* OPDRACHTEN
[A] Beantwoord deze vragen over de preek over de cursus in Kameroen:
(i) Welke organisatie regelde de cursus?
(ii) Hoeveel cursisten deden er mee?
(iii) Op wie vestigden de cursisten hun hoop?
[B] Ga verder met de preek over de cursus in Kameroen, te beginnen na de laatste zin.

* TEKSTFRAGMENT

····················

De laatste twee weken van juni ben ik naar Kameroen geweest voor een internationale cursus. Het onderwerp was: ‘Gods Koninkrijk: een oproep tot vreugde en lijden.’ Bij de cursisten zag ik hoop, ook midden in moeilijke omstandigheden. Wat hen kracht gaf was de hoop die ze van God gekregen hadden.
Preek over Romeinen 8,18-27:
Gemeente waar Jezus zoveel van houdt, gasten en luisteraars,
De laatste twee weken van juni ben ik naar Kameroen geweest voor een internationale cursus. De cursus werd georganiseerd door Verre Naasten, de landelijke mission-organisatie van onze kerken. De cursus had een eigen thema. Het onderwerp was: ‘Gods Koninkrijk: een oproep tot vreugde en lijden.’
Er waren dertig cursisten. De meesten van hen kwamen uit Afrika. Afrika is een rijk continent. Rijk aan grondstoffen bijvoorbeeld. Maar Afrika is ook uitgebuit. Van buiten af (door de kolonisatie) en van binnenuit (door onderlinge strijd en roof). Er is een grote kloof tussen rijk en arm. Er is veel schrijnende armoede. Afrika kent veel oorlog en strijd. Sommige landen zijn zwaar getroffen door natuurrampen. Er zijn landen met een sterke christenvervolging. Veel cursisten kenden deze dingen van dichtbij.
Maar dat was niet het enige. Deze mensen kenden ook hoop. Zij vestigden hun hoop op God. Net als bijvoorbeeld de dichter van Psalm 42 en 43. Ze zongen van God. En voor God. Op z’n Afrikaans: uit volle borst, met hart en ziel, en hun hele lichaam deed mee. Wat me ook opviel was dat ze een sterk verlangen hadden om wat ze van Christus hadden gekregen met anderen te delen.

····················

* AANGELEVERD MATERIAAL
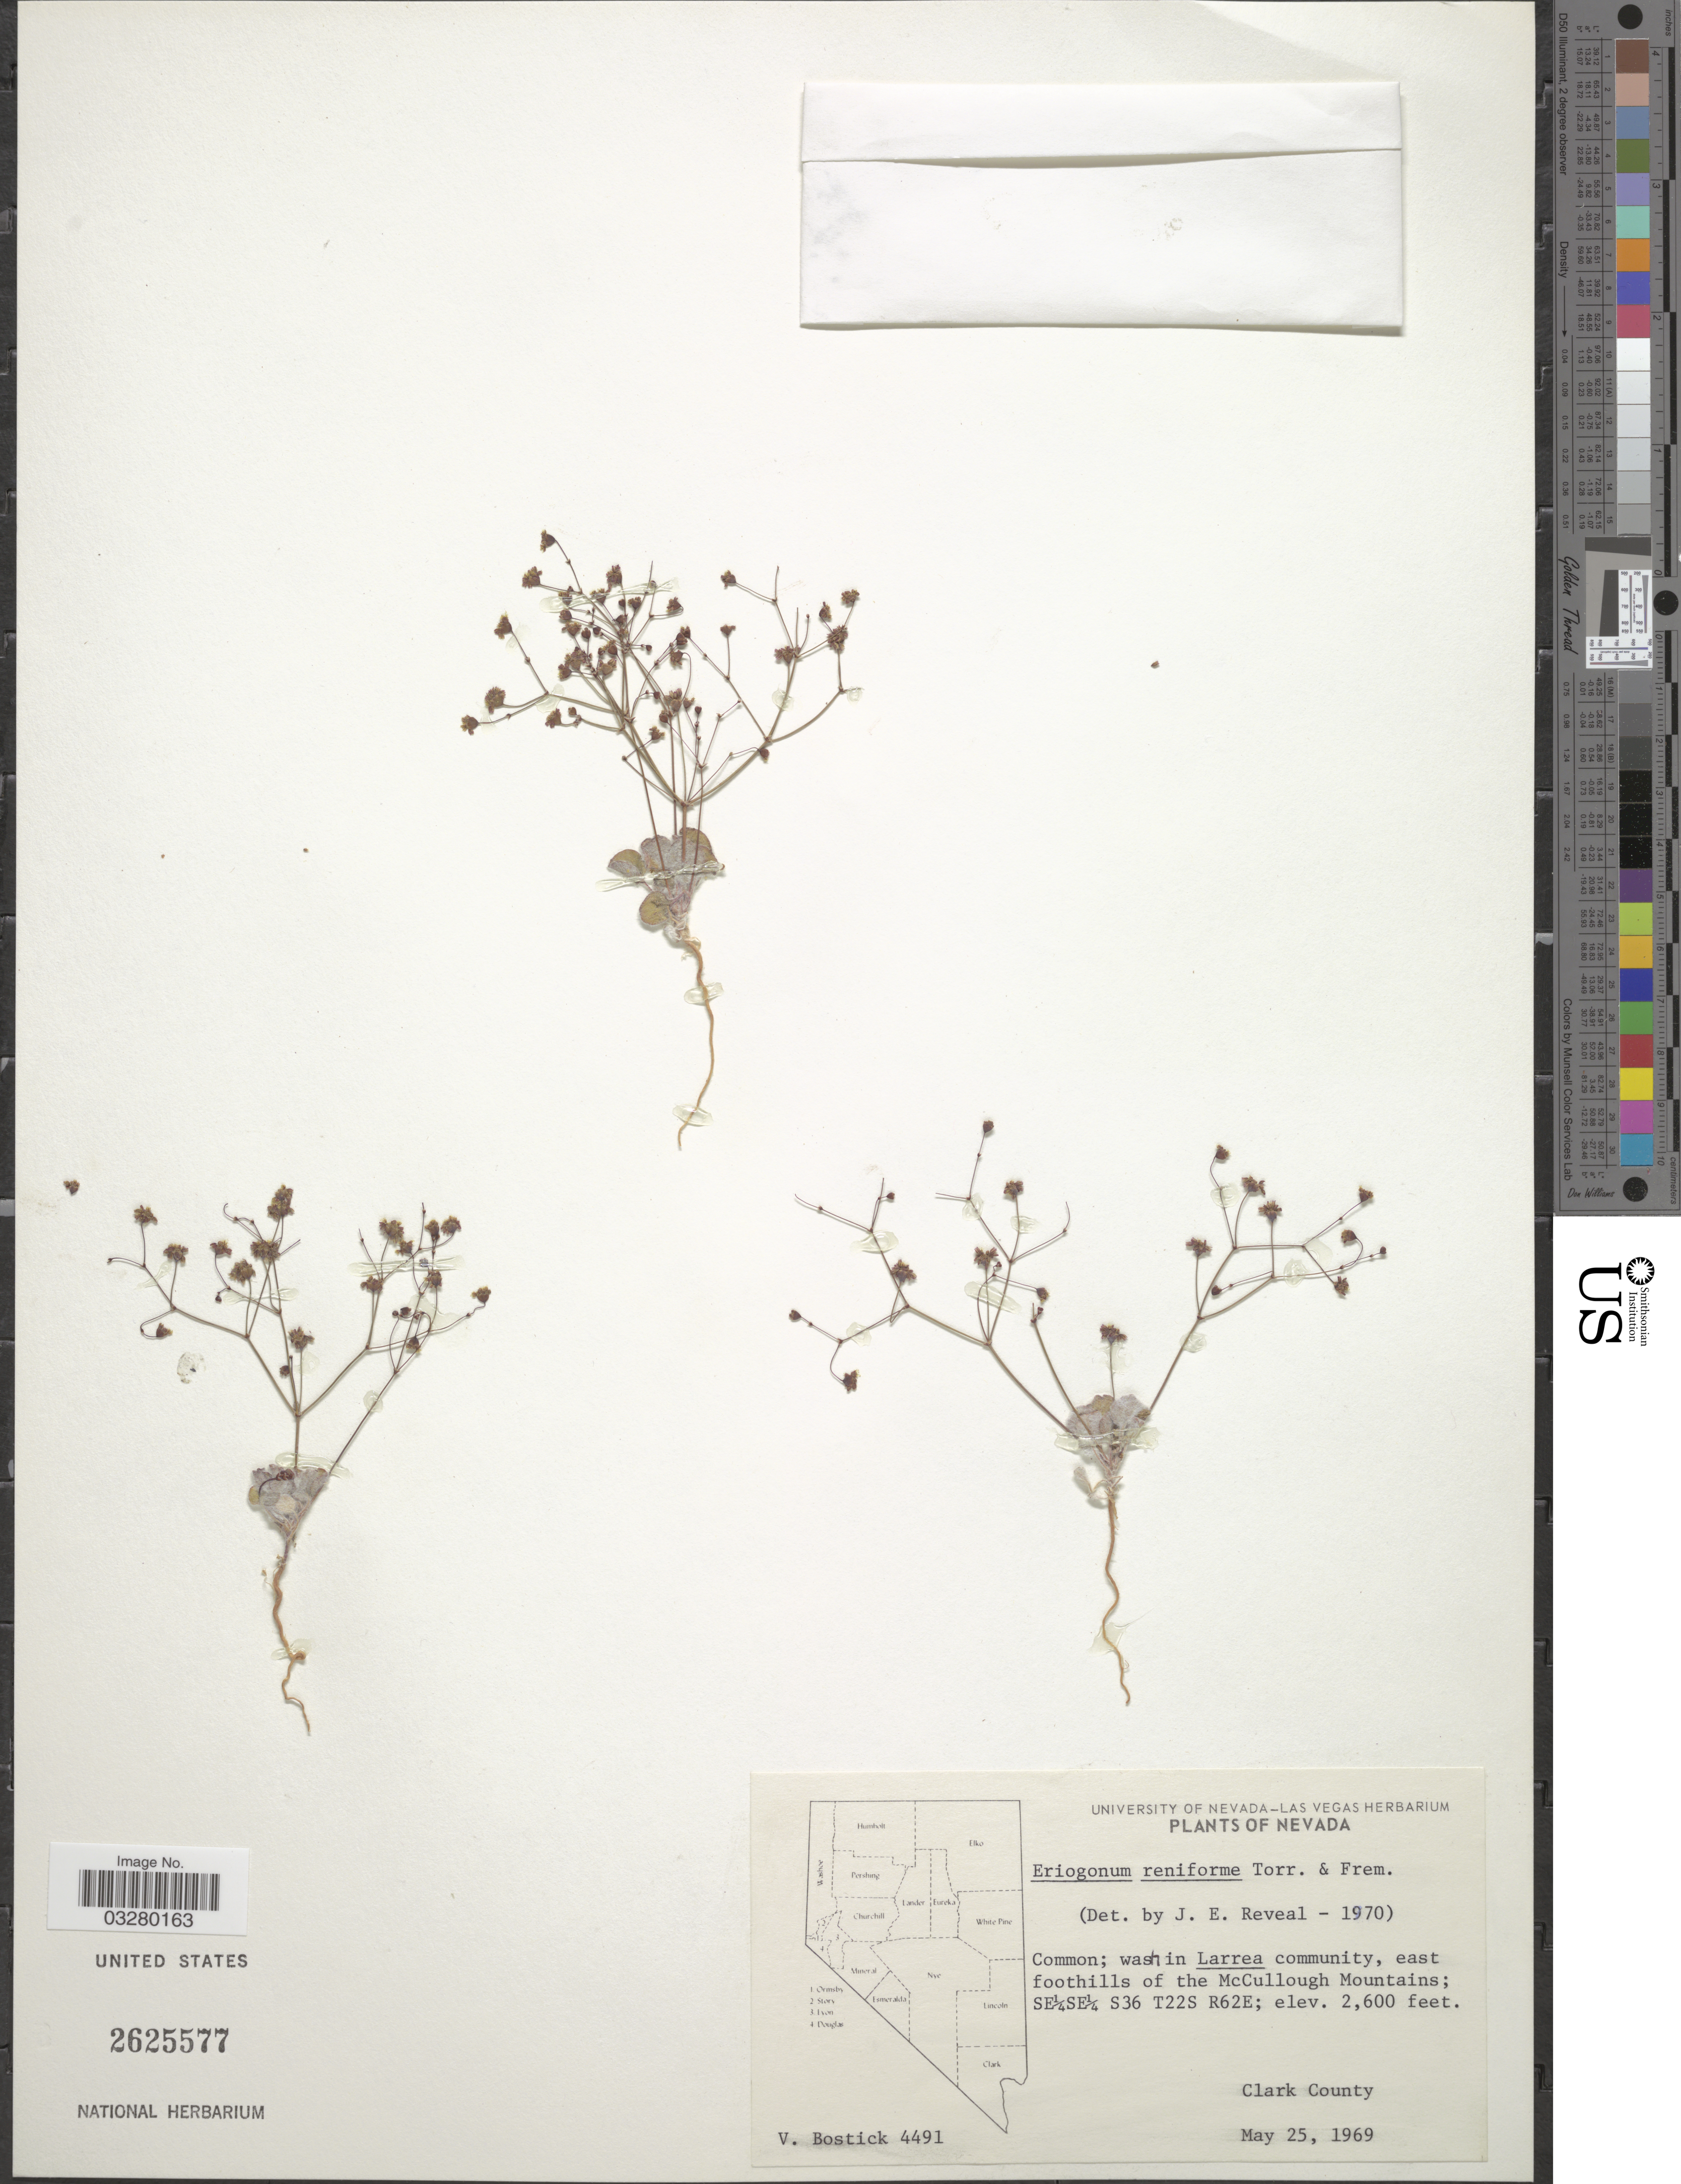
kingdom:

····················

* ANTWOORDEN PER OPDRACHT
[A]
(i) Verre Naasten
(ii) Dertig
(iii) Op God

[B]
In hun leven kwamen vreugde en lijden tastbaar samen. Wat hen krácht gaf dat was de hóóp die ze van God gekregen hadden. Dat is precies de hoop waar Paulus over schrijft in Romeinen 8.
Onderwerp: GOD GEEFT ONS MIDDEN IN HET LIJDEN VAN DE TEGENWOORDIGE TIJD HOOP.
–
Niet alleen mensen lijden, de hele schepping lijdt. Op verschillende manieren. Denk aan het lijden van de schepping door oorlogen, milieuvervuiling, opwarming van de aarde, natuurrampen. Gods mooie schepping is gevangen in vruchteloosheid, leegte of zinloosheid. Er is heel veel moois, maar ook heel veel stuk. Op veel plaatsen en in veel opzichten is de schepping in verval.
Tijdens de cursus vertelden twee cursisten uit Haïti hoe het was om te leven in Haïti. Ook hoe je daar je christen zijn in de praktijk kunt brengen. Vreugde en lijden kwamen dichtbij. Allereerst het lijden. Ook van de schepping!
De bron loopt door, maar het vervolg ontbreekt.